Se fatta allo stesso soggetto in un momento diverso, ad esempio dopo un duro diverbio con il capo, non potrebbe avere una risposta diversa?

Ma che dire anche dei commenti della stampa, che, come per i ricercatori, all'oscuro delle conoscenze su citate, prende per buona e "reale" la ricerca e si lancia in commenti sui risultati. Le considerazioni che ha fatto il sottoscritto, a partire dai documenti originali disponibili e accesibilissimi in rete, non poteva farli l'autore dell'articolo?
Oggi ci troviamo di fronte ad una necessità di rifondare il nostro approccio a mondo, economia, società, cultura, e altro. Perchè allora non sviluppare uno spirito critico anche nei confronti dell'accademia, sopratutto quella d'oltralpe, rispetto alla quale abbiamo sempre un atteggiamento di ingiustificata sudditanza psicologica?
Il rapporto di ricerca si chiude con queste parole (mi scuso per aver riportato il testo originale, ma desidero trasporre il senso pieno di ciò che viene detto):

"...In conclusion, we find that promotions do not greatly influence workers’ wellbeing one
way or the other, and if anything, there appears to be negative mental health effects for certain
groups of workers. Given this result, it is interesting that workers throughout the world, in all
types of industries and occupations, strive to be promoted.

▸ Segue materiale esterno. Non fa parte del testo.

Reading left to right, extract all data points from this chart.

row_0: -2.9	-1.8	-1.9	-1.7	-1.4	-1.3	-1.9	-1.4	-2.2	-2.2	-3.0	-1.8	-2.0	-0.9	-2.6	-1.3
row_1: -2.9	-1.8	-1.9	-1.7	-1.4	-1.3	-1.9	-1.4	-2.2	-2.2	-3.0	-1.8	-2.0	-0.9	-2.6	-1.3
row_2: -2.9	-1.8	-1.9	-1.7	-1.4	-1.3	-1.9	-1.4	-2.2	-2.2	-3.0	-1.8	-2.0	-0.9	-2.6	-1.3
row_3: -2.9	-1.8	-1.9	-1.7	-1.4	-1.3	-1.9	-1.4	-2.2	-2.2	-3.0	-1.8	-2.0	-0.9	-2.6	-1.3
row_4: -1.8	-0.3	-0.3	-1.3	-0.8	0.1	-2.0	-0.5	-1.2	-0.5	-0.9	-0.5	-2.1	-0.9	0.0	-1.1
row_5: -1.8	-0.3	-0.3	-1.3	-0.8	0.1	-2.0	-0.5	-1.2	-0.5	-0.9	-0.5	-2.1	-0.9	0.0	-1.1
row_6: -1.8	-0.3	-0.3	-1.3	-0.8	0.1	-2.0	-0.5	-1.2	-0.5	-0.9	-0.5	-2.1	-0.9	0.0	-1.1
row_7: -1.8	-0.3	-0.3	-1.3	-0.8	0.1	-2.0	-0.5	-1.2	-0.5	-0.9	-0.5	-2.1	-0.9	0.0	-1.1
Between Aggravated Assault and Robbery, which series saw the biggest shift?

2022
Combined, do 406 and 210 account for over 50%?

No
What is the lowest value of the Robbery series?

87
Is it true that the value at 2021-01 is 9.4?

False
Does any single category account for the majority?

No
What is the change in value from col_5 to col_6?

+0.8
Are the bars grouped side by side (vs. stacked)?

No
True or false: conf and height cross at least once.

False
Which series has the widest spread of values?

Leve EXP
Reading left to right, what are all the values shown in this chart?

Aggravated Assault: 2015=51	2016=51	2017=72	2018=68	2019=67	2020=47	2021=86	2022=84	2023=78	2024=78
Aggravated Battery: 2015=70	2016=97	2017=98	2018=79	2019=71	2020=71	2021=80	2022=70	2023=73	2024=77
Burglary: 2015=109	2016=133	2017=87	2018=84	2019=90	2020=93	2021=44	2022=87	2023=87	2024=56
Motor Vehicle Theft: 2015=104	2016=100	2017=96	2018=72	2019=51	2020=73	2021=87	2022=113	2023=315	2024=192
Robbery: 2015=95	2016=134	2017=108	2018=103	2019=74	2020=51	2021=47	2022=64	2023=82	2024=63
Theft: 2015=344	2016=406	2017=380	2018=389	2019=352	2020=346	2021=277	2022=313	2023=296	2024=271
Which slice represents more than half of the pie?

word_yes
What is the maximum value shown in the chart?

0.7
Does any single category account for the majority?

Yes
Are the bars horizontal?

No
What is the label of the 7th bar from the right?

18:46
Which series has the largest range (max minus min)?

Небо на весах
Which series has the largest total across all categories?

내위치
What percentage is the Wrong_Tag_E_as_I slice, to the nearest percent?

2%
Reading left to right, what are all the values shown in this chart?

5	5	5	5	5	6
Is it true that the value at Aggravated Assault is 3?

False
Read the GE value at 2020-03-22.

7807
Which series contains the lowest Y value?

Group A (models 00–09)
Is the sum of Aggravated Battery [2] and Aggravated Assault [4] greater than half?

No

Dunque l'ipotesi iniziale, e di fondo: promozione sul lavoro = benessere, non è confermata (ma perchè avrebbe dovuto mai esserlo?).
E c'era bisogno di fare una ricerca, e commentarla sul principale quotidiano italiano, per dire tutto questo (con fragorosa assenza, sullo stesso giornale, di pagine su un progetto di sviluppo della società, delle aziende, delle loro organizzazioni, della cultura per costruire questo sviluppo)?